> [Excerpt]
________________

Clerks in the US ask "Who's paying?" In Canada, they ask, "What's wrong?"


Software is a device to enable a process. While the goal may be the same everywhere, the process is not. And the software cannot.

Thursday, July 30, 2009

So Happy Together......

It was just announced that the Provinces of British Columbia and Alberta have come to an agreement to coordinate their medical supply purchases. Sort of a "Coastal Costco" for the provinces. To work around the provincialization of healthcare in Canada, they created a third-party entity to negotiate volume discounts for the two provinces.


When might the other provinces join in? And why not have the Federal government sponsor such a thing? The clear follow through is lower prices for everyone, but there would be another upside; consistency and continuity of the care experience.

If most supplies and physical resources are the same across the nation, then their management practices would be the same as well. A nurse who moves from Nova Scotia to Ontario would have a much shorter learning curve in getting acclimated a new facility. And a patient really would know what to expect--wherever they are. This would by itself reduce the costs of both "onboarding time" for staff and "patient orientation."

________________

> [Entries supplied]
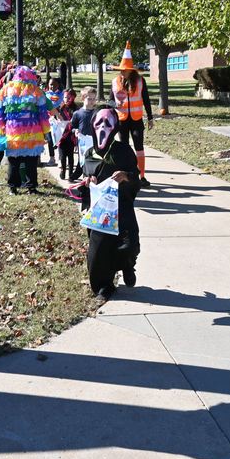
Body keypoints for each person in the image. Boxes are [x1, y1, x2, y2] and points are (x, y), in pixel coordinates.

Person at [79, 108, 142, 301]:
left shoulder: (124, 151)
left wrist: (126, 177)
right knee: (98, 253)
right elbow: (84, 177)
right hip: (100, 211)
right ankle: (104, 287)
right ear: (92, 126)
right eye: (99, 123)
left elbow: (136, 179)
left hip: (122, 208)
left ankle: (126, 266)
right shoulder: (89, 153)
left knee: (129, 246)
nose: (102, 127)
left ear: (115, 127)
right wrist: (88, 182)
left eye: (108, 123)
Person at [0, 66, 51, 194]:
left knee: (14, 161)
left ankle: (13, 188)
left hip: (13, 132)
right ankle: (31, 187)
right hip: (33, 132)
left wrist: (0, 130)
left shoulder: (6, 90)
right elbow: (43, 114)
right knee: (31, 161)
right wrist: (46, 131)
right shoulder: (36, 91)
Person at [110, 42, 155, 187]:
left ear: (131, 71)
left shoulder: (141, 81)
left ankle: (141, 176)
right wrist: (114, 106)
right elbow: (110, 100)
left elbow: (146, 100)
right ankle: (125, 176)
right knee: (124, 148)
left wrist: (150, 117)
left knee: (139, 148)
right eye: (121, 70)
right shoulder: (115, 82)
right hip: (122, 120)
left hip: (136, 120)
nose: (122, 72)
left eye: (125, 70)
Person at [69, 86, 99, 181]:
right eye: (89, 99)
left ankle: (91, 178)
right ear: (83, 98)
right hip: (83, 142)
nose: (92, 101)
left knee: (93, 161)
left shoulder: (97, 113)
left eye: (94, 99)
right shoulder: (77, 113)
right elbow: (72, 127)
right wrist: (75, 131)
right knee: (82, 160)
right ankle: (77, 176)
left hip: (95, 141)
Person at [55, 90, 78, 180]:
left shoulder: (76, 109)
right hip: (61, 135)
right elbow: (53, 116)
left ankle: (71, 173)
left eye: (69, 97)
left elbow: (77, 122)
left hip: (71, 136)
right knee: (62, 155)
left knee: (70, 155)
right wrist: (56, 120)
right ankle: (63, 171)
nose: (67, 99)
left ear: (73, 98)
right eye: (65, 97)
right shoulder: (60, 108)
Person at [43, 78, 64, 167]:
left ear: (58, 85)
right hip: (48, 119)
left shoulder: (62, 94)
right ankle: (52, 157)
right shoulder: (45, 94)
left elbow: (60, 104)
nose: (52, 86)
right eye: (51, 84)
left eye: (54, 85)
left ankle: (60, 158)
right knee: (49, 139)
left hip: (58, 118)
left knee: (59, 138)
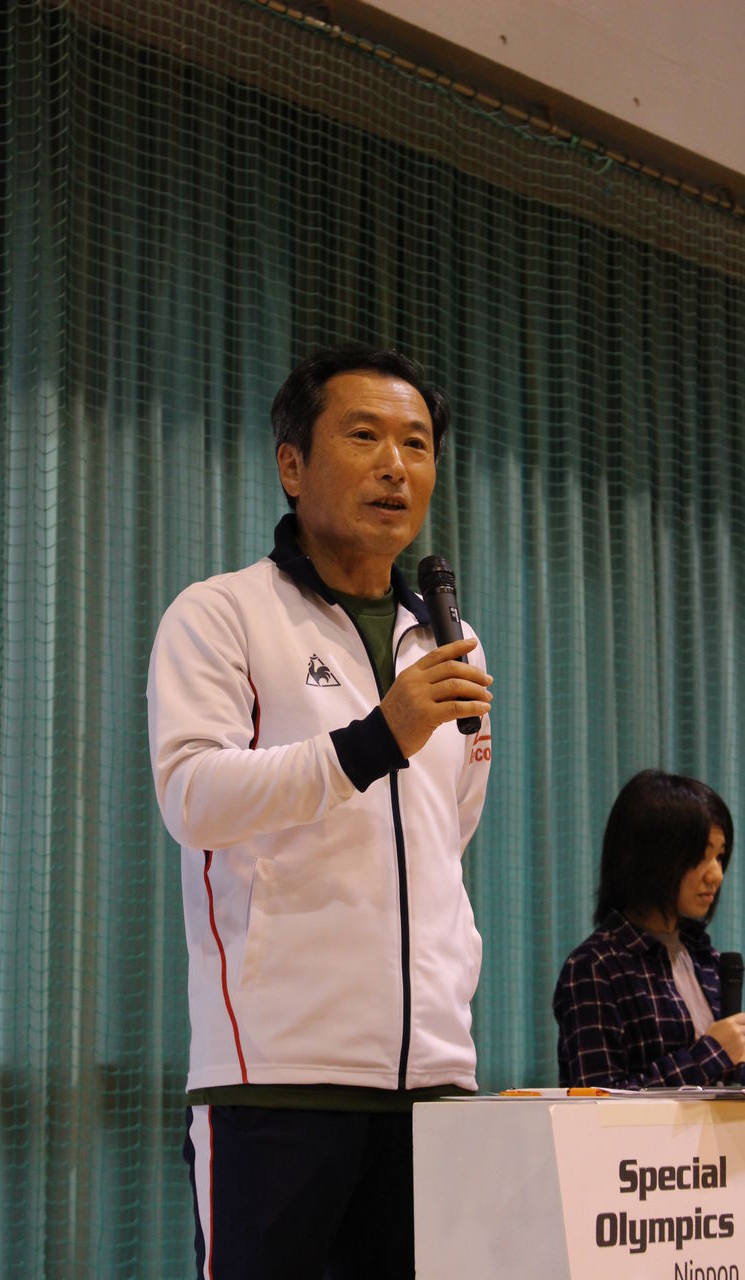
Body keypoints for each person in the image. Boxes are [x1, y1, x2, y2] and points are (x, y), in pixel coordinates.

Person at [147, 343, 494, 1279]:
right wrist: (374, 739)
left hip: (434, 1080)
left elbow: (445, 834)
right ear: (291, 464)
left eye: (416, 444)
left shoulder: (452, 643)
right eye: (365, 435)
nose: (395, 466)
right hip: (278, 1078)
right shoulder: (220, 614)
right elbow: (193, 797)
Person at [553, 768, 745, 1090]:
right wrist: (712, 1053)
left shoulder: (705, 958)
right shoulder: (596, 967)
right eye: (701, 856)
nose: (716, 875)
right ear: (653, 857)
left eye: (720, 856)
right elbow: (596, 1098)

________________

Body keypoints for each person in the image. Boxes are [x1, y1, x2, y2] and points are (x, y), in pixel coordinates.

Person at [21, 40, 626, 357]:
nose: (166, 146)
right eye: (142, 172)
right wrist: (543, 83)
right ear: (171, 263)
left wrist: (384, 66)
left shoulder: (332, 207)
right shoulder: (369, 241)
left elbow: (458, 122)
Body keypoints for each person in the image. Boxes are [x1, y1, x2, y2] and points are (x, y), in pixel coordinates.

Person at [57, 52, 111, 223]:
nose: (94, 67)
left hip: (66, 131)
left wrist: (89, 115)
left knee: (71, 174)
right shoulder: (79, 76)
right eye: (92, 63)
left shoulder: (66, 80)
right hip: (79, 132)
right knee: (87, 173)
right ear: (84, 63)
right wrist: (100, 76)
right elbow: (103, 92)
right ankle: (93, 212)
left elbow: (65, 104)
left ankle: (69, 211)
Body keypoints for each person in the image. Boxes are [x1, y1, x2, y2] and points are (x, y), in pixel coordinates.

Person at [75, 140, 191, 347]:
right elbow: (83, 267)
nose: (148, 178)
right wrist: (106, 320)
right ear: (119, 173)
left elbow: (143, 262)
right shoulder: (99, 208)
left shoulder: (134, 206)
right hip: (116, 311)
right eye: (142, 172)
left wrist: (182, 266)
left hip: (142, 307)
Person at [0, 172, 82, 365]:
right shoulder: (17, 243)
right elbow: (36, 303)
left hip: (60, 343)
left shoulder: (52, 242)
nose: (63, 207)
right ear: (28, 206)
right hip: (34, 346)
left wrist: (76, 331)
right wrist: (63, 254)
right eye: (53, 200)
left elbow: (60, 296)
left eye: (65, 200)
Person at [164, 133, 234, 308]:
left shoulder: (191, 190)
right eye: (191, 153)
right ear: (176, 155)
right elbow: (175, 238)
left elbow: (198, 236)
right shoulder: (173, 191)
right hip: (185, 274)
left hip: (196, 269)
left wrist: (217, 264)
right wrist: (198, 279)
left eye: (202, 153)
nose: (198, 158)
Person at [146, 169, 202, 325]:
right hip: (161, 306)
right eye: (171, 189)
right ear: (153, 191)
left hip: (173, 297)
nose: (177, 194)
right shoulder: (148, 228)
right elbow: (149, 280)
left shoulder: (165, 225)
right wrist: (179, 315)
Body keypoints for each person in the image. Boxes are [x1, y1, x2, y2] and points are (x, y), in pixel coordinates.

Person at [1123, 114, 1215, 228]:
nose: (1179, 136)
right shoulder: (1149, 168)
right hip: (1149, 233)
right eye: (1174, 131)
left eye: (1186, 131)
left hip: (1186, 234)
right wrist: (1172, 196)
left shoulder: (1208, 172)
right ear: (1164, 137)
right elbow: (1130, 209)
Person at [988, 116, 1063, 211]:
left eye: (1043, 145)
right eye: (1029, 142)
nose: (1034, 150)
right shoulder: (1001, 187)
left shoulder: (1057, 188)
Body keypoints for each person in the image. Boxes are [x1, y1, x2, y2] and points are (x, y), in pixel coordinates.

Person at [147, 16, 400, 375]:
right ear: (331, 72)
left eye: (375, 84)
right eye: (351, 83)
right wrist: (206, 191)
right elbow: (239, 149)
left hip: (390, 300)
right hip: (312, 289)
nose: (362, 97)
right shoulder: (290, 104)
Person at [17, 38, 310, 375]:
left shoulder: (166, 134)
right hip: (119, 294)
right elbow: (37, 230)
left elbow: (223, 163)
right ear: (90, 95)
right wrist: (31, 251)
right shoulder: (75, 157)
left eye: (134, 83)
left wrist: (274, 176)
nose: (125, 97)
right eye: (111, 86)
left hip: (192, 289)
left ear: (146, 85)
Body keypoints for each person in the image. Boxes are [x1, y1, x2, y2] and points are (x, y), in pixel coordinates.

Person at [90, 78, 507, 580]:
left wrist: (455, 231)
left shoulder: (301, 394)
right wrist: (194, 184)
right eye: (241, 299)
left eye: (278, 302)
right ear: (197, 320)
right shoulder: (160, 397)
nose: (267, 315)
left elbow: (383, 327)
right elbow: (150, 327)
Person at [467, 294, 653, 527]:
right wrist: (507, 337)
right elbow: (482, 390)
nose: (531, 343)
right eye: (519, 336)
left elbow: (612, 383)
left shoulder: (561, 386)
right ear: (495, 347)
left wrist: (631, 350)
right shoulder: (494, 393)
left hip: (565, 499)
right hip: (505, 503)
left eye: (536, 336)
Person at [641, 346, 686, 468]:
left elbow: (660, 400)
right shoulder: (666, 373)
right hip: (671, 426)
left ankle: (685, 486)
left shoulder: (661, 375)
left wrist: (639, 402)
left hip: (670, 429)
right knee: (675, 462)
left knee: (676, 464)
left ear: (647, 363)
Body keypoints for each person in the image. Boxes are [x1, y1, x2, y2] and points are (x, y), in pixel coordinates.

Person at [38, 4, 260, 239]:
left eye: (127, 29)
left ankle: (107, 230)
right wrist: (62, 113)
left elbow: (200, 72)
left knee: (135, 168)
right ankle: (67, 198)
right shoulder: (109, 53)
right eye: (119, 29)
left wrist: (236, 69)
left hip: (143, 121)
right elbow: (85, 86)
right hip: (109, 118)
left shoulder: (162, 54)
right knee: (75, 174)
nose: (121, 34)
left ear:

________________

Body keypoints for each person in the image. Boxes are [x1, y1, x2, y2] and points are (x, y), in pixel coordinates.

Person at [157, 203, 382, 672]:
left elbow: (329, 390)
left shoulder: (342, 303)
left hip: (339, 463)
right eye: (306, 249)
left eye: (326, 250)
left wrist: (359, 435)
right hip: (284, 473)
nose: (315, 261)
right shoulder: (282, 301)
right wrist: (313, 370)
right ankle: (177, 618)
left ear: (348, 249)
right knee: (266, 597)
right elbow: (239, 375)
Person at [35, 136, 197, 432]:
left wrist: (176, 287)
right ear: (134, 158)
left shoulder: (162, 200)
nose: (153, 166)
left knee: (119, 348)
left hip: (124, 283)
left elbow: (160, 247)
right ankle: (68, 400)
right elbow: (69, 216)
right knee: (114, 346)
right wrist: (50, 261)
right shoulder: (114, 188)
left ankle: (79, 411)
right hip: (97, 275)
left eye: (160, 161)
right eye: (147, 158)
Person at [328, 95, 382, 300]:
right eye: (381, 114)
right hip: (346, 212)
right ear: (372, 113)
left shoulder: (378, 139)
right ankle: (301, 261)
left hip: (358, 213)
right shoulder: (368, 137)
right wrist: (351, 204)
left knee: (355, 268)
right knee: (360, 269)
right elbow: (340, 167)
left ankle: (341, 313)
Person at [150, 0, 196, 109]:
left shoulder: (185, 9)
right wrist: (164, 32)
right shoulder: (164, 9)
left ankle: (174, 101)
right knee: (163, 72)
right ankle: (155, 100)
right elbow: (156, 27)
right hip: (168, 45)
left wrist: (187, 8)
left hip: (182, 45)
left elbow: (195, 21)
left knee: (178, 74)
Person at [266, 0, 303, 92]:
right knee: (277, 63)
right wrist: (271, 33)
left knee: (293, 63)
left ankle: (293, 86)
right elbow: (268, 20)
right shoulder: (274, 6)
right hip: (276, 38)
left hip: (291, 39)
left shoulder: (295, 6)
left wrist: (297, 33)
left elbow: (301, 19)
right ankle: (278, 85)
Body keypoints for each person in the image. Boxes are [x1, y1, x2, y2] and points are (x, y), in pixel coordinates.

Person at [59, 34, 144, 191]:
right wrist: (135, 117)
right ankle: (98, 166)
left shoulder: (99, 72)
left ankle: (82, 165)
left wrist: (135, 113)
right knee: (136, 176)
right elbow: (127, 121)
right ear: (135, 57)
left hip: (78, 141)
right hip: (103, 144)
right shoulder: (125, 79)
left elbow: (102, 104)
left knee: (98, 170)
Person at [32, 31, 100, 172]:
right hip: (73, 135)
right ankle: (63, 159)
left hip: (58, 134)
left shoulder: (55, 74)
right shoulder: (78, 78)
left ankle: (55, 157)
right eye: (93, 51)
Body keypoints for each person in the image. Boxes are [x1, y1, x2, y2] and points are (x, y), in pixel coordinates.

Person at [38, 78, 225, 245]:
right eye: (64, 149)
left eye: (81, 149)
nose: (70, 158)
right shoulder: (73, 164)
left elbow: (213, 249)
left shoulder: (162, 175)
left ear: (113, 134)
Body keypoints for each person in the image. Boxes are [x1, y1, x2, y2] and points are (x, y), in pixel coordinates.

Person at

________________

> [Activity A]
Rewrite the post on provincial medical purchasing between "When might the" and "the care experience.", inclusive, replacing "lower prices" with "reduced costs".
> [Activity B]
Answer these questions from the post on provincial medical purchasing:
(i) Which two provinces agreed to coordinate their medical supply purchases?
(ii) What did they create to negotiate volume discounts?
(iii) Between which two provinces does the nurse in the example move?
> [Activity C]
Continue the post on provincial medical purchasing from its last sentence.

> [Expected output A]
When might the other provinces join in? And why not have the Federal government sponsor such a thing? The clear follow through is reduced costs for everyone, but there would be another upside; consistency and continuity of the care experience.

> [Expected output B]
(i) British Columbia and Alberta
(ii) A third-party entity
(iii) From Nova Scotia to Ontario

> [Expected output C]
Would this be a good lead to follow for technology? Well, a little over two years ago, the BC Ministry of Health certainly thought so. The Ministry directed the regional health authorities to work together to figure out a unified EMR approach. Coastal (Central Vancouver) and VIHA (Vancouver Island) began working on a joint agreement to use PARIS, a software system already being used at Coastal. As part of this discussion, the issue of "bulk buying" was raised. In early analysis of existing contracts and the license extensions, huge potential savings were identified in the simple elimination of buying and customizing a new software installation. How much could be saved if The Nation were to buy the same software everywhere?


A single system has been done successfully. The United States Department of Defense uses one system, AHLTA for all of the millions of people they serve. Was it easy to do? Not at all (DISCLAIMER: I worked on the AHLTA deployment a number of years ago, when it was still called CHSII). Delays came from the bottleneck created by using a single, new vendor and from doing what had never been done before. The first two deployment efforts were cut short by the refusal of the end-users to implement software that was still, really, only in Beta. Often, new things can only be learned by trying and failing. Once the software was sufficiently developed to work, user adoption was generally successful.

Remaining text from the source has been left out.